◆ **Task item**
Your copy should start at the line with "matter whether a mechanism where T cells" and end at the line with "Salma Store, Orchid" in the data below. Transcribe only those lines, exactly, pictures excluded.

◆ **Extracted data entries**
====================
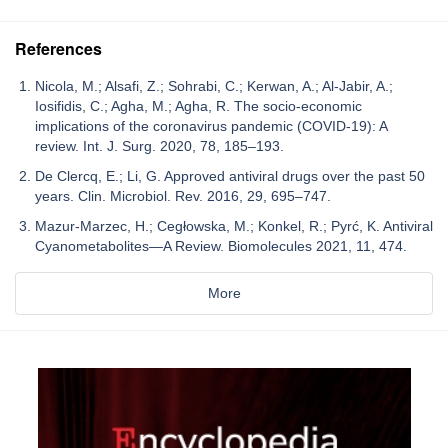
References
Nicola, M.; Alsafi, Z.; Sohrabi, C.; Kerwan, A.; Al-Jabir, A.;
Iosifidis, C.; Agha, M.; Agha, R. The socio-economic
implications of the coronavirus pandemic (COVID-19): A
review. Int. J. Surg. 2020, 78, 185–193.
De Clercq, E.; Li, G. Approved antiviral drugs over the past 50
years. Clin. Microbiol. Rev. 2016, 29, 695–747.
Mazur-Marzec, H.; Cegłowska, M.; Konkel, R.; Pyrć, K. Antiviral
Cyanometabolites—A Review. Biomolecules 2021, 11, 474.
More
====================
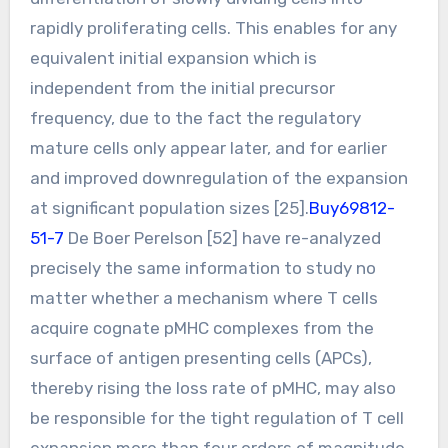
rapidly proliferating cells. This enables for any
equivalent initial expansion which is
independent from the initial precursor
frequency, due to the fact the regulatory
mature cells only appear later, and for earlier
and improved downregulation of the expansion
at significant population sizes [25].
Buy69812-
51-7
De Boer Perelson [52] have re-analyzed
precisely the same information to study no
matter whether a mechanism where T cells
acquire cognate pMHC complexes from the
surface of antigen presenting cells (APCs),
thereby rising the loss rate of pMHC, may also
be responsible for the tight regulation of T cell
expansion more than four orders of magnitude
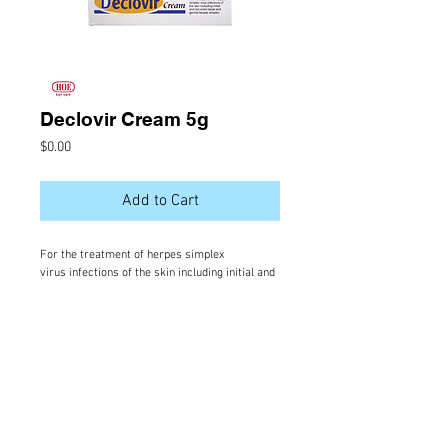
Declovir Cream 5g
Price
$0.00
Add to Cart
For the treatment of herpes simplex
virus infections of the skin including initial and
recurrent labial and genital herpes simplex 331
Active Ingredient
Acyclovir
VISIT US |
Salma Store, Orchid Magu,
====================
◆ **The answer**
matter whether a mechanism where T cells
acquire cognate pMHC complexes from the
surface of antigen presenting cells (APCs),
thereby rising the loss rate of pMHC, may also
be responsible for the tight regulation of T cell
expansion more than four orders of magnitude
Declovir Cream 5g
Price
$0.00
Add to Cart
For the treatment of herpes simplex
virus infections of the skin including initial and
recurrent labial and genital herpes simplex 331
Active Ingredient
Acyclovir
VISIT US |
Salma Store, Orchid Magu,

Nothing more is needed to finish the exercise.